● **Texte à lire**
──────────────────────────────

Prédications Protestantes dans les Alpes du sud 

DIMANCHE 1° Novembre 2020

Dimanche de Toussaint confiné

Lectures du Jour :

Matthieu 5, 3-12,

1 Jean 3, 1-3,

Apocalypse 7, 1-14

Artisans de paix ?

Ce dimanche coïncide avec la fête de la Toussaint, célébrée par nos frères catholiques.

Les Réformés se sont détachés de ce type de commémoration et des rituels qui vont avec, considérant que ceux qui sont morts dans la foi, sont déjà auprès du Père.

Mais il n’est pas interdit de passer un moment de recueillement au cimetière devant la tombe de ceux de nos familles qui nous ont précédés dans ce voyage, sans pour autant faire de nous des idolâtres.

Hasard du calendrier, les Réformés préfèrent porter leur attention sur le 31 Octobre, non pas pour célébrer Halloween mais pour commémorer l’affichage des 95 thèses de Luther sur les portes des églises de Wittenberg, en 1517, considéré comme l’évènement initiateur de la Réforme.

──────────────────────────────

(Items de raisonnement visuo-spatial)
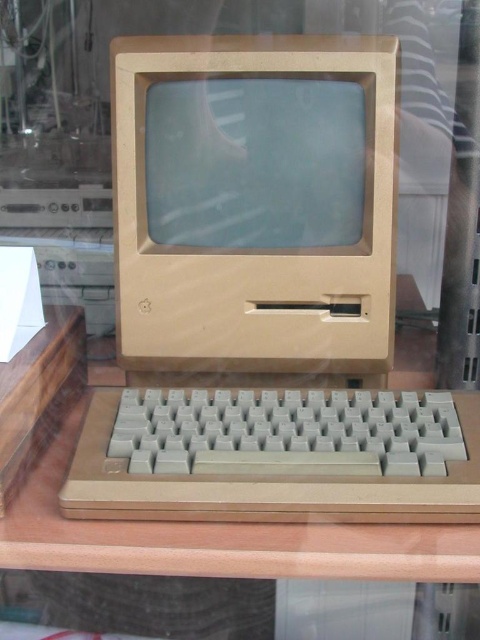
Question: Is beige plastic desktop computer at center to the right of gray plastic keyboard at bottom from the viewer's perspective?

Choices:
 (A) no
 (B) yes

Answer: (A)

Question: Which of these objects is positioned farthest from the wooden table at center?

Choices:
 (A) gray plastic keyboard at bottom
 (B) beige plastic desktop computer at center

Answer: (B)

──────────────────────────────

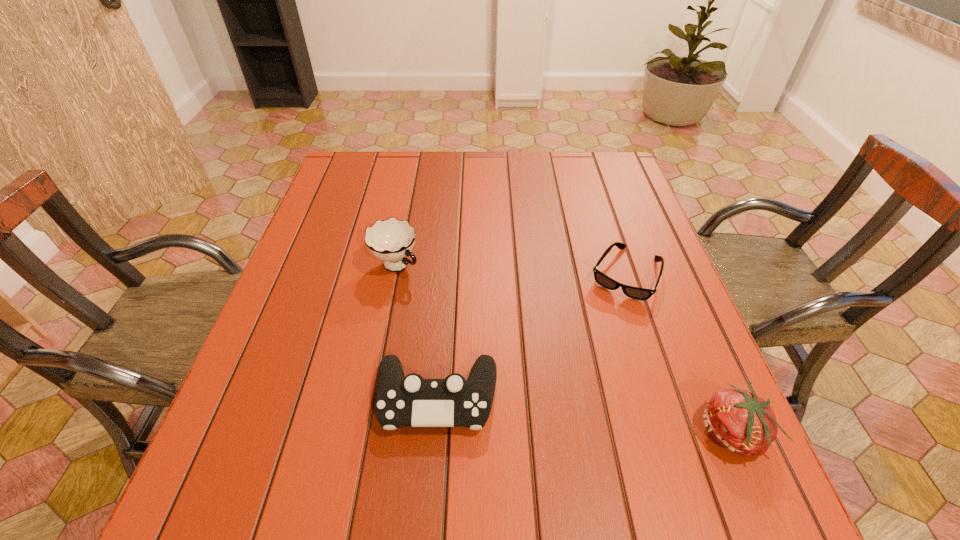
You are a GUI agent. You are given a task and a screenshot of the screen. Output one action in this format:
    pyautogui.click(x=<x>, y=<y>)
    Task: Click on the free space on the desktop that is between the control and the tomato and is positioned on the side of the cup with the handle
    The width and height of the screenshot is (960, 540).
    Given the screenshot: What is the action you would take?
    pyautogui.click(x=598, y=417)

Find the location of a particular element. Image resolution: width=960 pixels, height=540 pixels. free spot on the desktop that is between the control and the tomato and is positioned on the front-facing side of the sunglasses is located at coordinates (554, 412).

──────────────────────────────

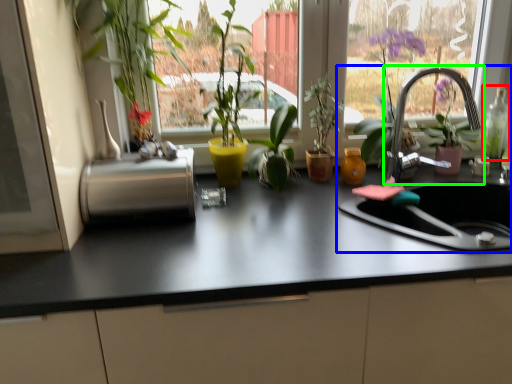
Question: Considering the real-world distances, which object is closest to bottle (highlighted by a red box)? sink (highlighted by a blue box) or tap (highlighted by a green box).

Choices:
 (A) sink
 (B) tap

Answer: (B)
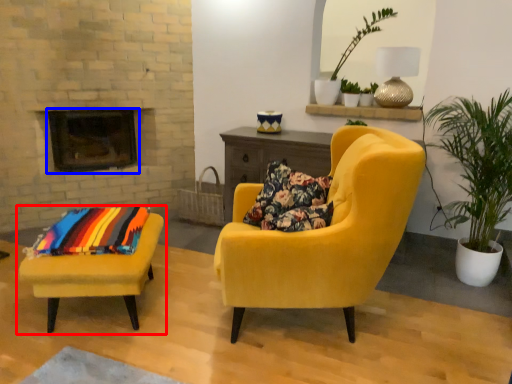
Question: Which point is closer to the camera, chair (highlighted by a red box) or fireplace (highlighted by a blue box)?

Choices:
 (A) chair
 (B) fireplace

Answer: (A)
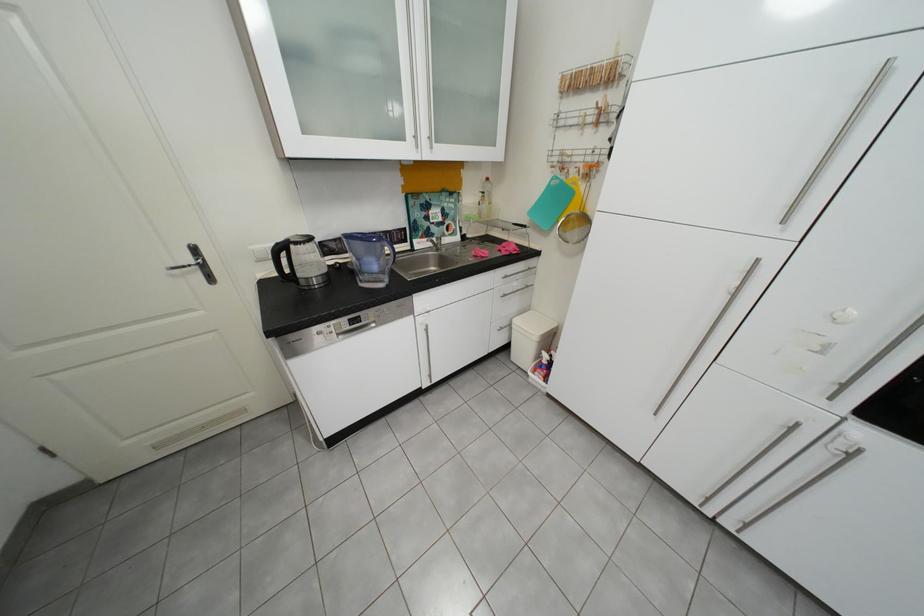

──────────────────────────────

● **Consigne A**
Selon la prédication, pour quelle raison les Réformés se sont-ils détachés des commémorations comme la Toussaint ? Répondez en une à trois phrases.
● **Consigne B**
Dans les entrées, recopiez les lignes qui commencent à celle contenant « Question: Is beige » et finissent à celle contenant « (B) beige plastic desktop computer at center », ces deux lignes comprises.

● **Réponse complète A**
Les Réformés se sont détachés de ce type de commémoration et des rituels qui l'accompagnent parce qu'ils considèrent que ceux qui sont morts dans la foi sont déjà auprès du Père.

● **Réponse complète B**
Question: Is beige plastic desktop computer at center to the right of gray plastic keyboard at bottom from the viewer's perspective?

Choices:
 (A) no
 (B) yes

Answer: (A)

Question: Which of these objects is positioned farthest from the wooden table at center?

Choices:
 (A) gray plastic keyboard at bottom
 (B) beige plastic desktop computer at center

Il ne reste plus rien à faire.